Ogni giorno un milione di persone in Gran Bretagna aspetta un messaggio o una telefonata. Deve essere logorante restare nell'attesa di sapere se il giorno è quello giusto per lavorare oppure no. Il risultato è che oggi nel Regno Unito il 60% di coloro che sono al di sotto della soglia di povertà vivono in una famiglia in cui almeno una persona è occupata.
La narrazione dominante vuole che i livelli record di occupazione e il più basso tasso di disoccupazione dalla metà degli anni '70 nel Regno Unito siano dovuti alla flessibilità del mercato del lavoro. C'è una ragione, pensano in molti, se il Regno Unito ha un tasso di disoccupazione pari alla metà, ad esempio, di quello francese: il primo è "flessibile", l’altro "sclerotico". Ma questo non spiega il caso della Germania, dove, nonostante le riforme dei primi anni 2000, i lavoratori hanno una maggiore protezione. La Francia ha un tasso di disoccupazione più alto, ma ha livelli di produttività più elevati. Fatto sta che il Pil pro capite è aumentato in modo simile in Gran Bretagna e Francia dal 1970, periodo in cui Londra ha liberalizzato il mercato del lavoro e Parigi no.
Il mercato del lavoro flessibile britannico ha portato ad un mix deleterio nell'ultimo decennio: bassi investimenti, salari bloccati e produttività calante.
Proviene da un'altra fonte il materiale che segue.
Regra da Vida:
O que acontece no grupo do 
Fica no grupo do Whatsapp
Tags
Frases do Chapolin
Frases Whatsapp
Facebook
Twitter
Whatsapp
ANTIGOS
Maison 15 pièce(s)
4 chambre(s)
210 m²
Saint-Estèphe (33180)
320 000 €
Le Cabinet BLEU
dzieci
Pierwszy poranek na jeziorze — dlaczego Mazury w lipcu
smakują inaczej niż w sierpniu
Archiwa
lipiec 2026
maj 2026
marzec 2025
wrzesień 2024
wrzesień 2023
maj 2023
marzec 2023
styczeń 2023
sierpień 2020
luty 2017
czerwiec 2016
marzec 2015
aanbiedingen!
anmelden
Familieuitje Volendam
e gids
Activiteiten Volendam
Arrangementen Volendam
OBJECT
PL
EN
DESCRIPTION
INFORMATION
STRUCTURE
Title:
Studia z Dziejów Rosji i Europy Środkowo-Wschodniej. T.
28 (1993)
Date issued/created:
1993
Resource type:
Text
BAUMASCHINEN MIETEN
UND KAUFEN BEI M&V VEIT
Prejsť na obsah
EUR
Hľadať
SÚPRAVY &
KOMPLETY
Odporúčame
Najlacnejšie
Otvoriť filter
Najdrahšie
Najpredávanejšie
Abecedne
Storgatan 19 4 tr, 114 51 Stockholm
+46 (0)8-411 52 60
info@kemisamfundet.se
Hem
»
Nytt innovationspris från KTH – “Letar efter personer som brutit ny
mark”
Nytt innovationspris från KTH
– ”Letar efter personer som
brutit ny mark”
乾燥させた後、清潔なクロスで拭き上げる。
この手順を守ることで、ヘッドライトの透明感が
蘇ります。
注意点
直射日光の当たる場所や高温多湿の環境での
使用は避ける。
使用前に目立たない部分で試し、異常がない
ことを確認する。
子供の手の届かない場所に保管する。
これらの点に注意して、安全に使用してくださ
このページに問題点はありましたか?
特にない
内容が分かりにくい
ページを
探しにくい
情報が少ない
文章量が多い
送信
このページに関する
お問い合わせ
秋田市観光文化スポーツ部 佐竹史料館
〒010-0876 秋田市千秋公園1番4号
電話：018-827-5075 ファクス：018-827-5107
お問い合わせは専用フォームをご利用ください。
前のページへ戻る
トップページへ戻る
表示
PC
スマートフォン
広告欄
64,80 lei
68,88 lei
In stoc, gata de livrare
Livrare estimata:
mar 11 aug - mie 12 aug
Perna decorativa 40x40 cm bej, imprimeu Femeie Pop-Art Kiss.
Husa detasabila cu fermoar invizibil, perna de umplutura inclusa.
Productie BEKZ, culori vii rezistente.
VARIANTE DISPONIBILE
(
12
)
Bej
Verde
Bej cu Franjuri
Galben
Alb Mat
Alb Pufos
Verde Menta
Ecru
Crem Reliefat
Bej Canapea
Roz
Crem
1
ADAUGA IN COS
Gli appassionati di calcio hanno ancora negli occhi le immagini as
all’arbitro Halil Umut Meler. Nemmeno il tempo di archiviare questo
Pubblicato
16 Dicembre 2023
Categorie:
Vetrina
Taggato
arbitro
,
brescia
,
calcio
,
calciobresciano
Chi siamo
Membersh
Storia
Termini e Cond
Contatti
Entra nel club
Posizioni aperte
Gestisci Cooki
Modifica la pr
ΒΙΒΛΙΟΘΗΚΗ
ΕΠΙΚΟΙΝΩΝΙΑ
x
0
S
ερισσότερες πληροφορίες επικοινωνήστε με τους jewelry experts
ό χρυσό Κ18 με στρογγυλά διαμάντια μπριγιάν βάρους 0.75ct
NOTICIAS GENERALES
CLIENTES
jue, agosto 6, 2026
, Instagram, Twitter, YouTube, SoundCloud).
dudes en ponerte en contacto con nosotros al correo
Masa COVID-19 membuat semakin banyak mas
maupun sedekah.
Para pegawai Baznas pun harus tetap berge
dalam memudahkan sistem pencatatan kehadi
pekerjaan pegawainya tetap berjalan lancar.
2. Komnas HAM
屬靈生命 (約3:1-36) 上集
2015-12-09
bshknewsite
Alla fine molte imprese hanno preferito sostituire il capitale con il lavoro a basso costo.
Il risultato è stato una crescita fuori controllo della "gig economy". D’altronde in un terreno seminato con deregolamentazione del mercato del lavoro, incentivi fiscali che premiano il lavoro flessibile rispetto a quello “stabile” e contenimento del settore pubblico non poteva che spuntare (nel corso degli ultimi 10 anni) la crescita più debole dei salari reali dalla guerra napoleonica. Un dato su cui meditare.